Prof. Dr. Hans-Werner Schock, department head and spokesman for Solar Energy Research at Helmholtz-Zentrum Berlin (HZB), received the prestigious "Becquerel Prize" at the 25th "European Photovoltaic Solar Energy Conference and Exhibition" in Valencia. The EU Commission honoured the HZB scientist for his life's work in the field of photovoltaics.

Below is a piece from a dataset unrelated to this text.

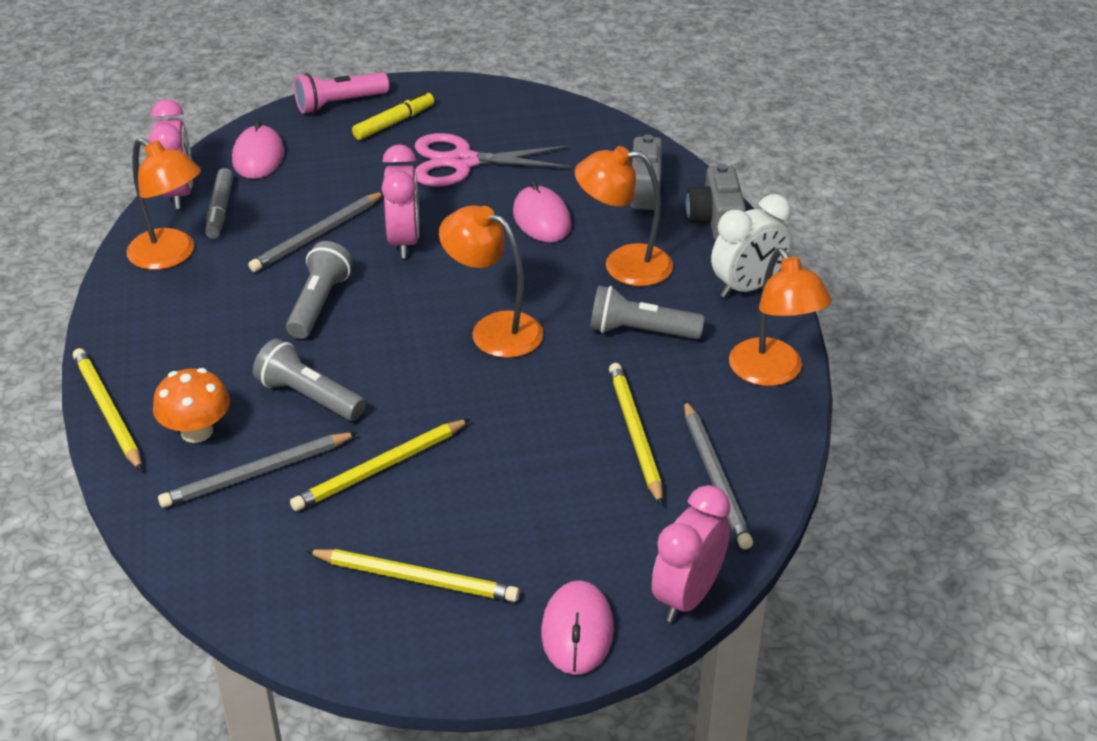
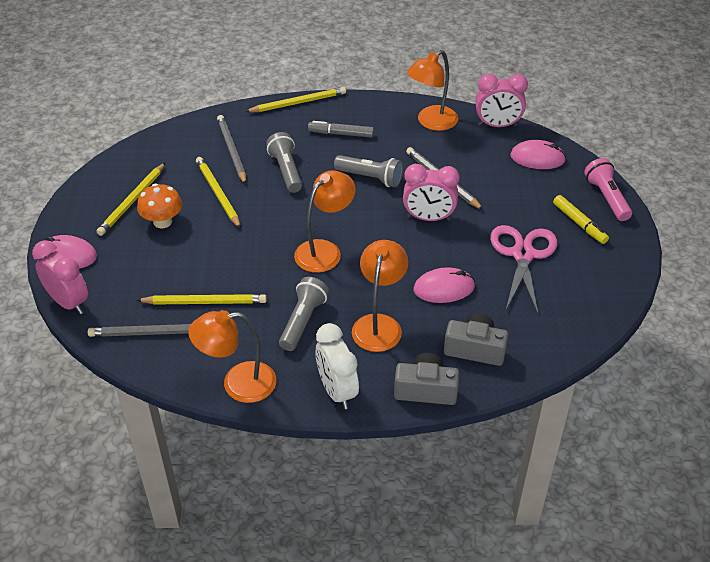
camera: 100 degrees right, 5 degrees up
orange mushroom [153,368,230,443] -> orange mushroom moved to [137,184,182,228]
grey marker [205,168,233,239] -> grey marker moved to [308,121,374,138]
grey flashlight [253,339,366,421] -> grey flashlight turned 60 degrees counterclockwise [266,132,302,193]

The award ceremony took place as a highlight of the European photovoltaics conference which was held this year together with the 5th "World Conference on Photovoltaic Energy Conversion". Prof. Schock received the "Becquerel Prize" following his plenary lecture on "The Status and Advancement of CIS and Related Solar Cells". The chairman was Daniel Lincot, head of solar energy research at the Ecole Nationale Supérieure de Chimie de Paris.

Prof. H.-W. Schock was distinguished by the committee for his outstanding performance in the field of solar energy technology and the development of thin-film solar cells. The first pioneer tests on chalcopyrite-based solar cells took place under his direction as early as 1980, and were to make solar energy more efficient and more competitive.

Such solar cells are made of copper-indium-sulphide (CIS) or copper-indium-gallium-selenide (CIGSe), for example. At present, Hans-Werner Schock's group is researching new material combinations of abundant, environmentally friendly chemical elements and is continuing to refine solar cells based on these materials. The solar cells developed at HZB under Hans-Werner Schock's leadership hold several efficiency records: CIS cells in the high-voltage range (12.8%), flexible cells made from plastics (15.9%) and conventional CIGSe cells (19.4%). The aim is for "solar cells to be integrated into buildings, for example, no longer as an investment, but as a matter of course," says Schock.

Scientific director for Research Field Energy at HZB, Prof. Dr. Wolfgang Eberhardt, is delighted about the award: "With its research on thin-film solar cells, HZB has made it its duty to develop the technology for our future energy supply. Mr. Schock's work is a major contribution to this. We are delighted about the worldwide recognition his work has found, and congratulate Mr. Schock on receiving this award."

Hans-Werner Schock, born in 1946 in Tuttlingen, studied electrical engineering at University of Stuttgart and earned his doctorate at the Institute of Physical Electronics, where he later became scientific project leader of the research group "Polycrystalline Thin-Film Solar Cells". Since 2004, he has worked at HZB as department head of the Institute for Technology. He is author and co-author of more than 300 publications and has submitted and been involved in more than ten patents in the field of solar energy technology.

The "Becquerel Prize" was first awarded in 1989 on the occasion of the 150th anniversary of Becquerel's classic experiment on the description of the photovoltaic effect. With it, French physicist Alexandre Edmond Becquerel laid the foundation for the use of photovoltaics.